This is not to say that trade is never mutually beneficial: trade and capital flows have been an economic reality for over 3,000 years, dating back to the very lively trade of the Bronze Age. What does need to be challenged is the largely unexamined notion that the critical interests of political entities (nation-states) and societies are magically served by private capital maximizing returns via borderless global markets.[1]And via slave labor wages overseas and other governments' disregard of environmental protections (thereby enabling lower cost foreign production).
This reminds me of something that Fran Porretto recently quoted from Thomas Jefferson:
Liberty is unobstructed action according to our will; but rightful liberty is unobstructed action according to our will, within the limits drawn around us by the equal rights of others.This singleminded pursuit of lower production cost illustrates Jefferson's "liberty." Our corporations scrambled to relocate tens of thousands of American factories to China utterly without regard to the effect this would have on the economic fortunes of their fellow citizens at home.
Adam Smith thought that the "invisible hand" would necessarily benefit the larger whole even though the individual would vigorously only seek to promote his own interests.
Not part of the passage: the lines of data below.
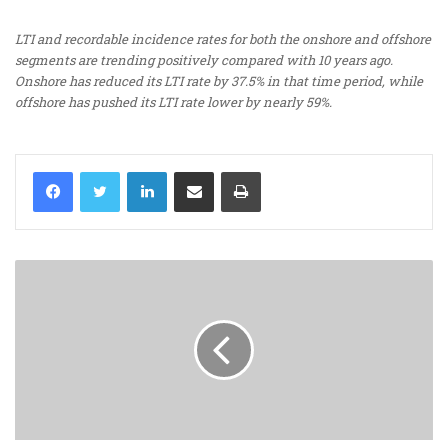
LTI and recordable incidence rates for both the onshore and offshore
segments are trending positively compared with 10 years ago.
Onshore has reduced its LTI rate by 37.5% in that time period, while
offshore has pushed its LTI rate lower by nearly 59%.
LinkedIn
Share via Email
Print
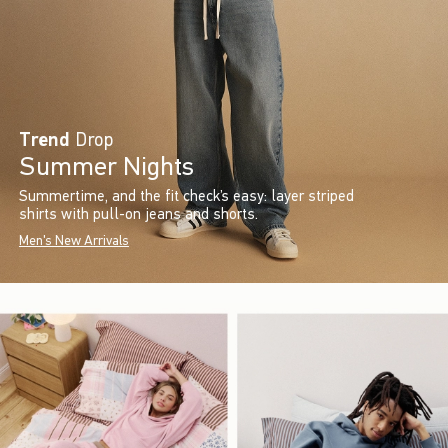
Trend
Drop
Summer Nights
Summertime, and the fit check’s easy: layer striped
shirts with pull-on jeans and shorts.
Men's New Arrivals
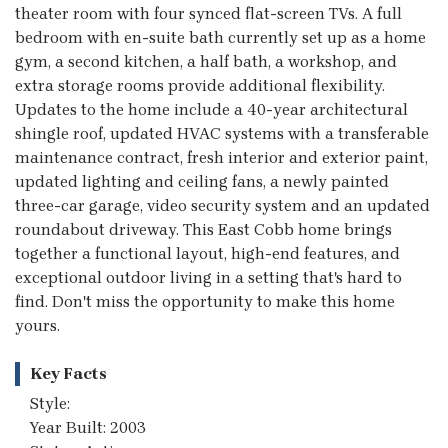
theater room with four synced flat-screen TVs. A full
bedroom with en-suite bath currently set up as a home
gym, a second kitchen, a half bath, a workshop, and
extra storage rooms provide additional flexibility.
Updates to the home include a 40-year architectural
shingle roof, updated HVAC systems with a transferable
maintenance contract, fresh interior and exterior paint,
updated lighting and ceiling fans, a newly painted
three-car garage, video security system and an updated
roundabout driveway. This East Cobb home brings
together a functional layout, high-end features, and
exceptional outdoor living in a setting that's hard to
find. Don't miss the opportunity to make this home
yours.
Key Facts
Style:
Year Built: 2003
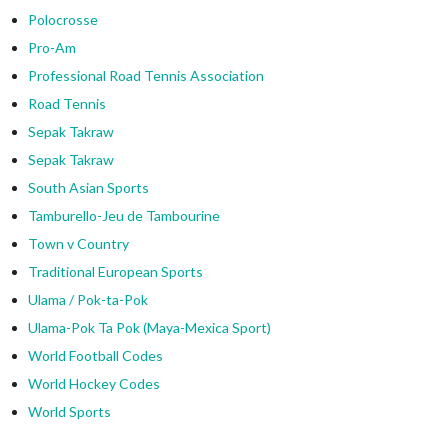
Polocrosse
Pro-Am
Professional Road Tennis Association
Road Tennis
Sepak Takraw
Sepak Takraw
South Asian Sports
Tamburello-Jeu de Tambourine
Town v Country
Traditional European Sports
Ulama / Pok-ta-Pok
Ulama-Pok Ta Pok (Maya-Mexica Sport)
World Football Codes
World Hockey Codes
World Sports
Little did Smith foresee that his and all other Western lands would come to be ruled by traitors who drooled at the prospect of
- operating in foreign lands to the primary benefit of foreigners and
- importing parasitic, hostile, inassimilable foreigners to the home country by the millions.
Salus populi to our elites is as abhorrent a concept as swearing to protect and defend the Constitution.
Notes
[1] "We Can Only Choose One: Our National Economy Or Globalization." By Charles Hugh Smith, ZeroHedge, 11/26/19.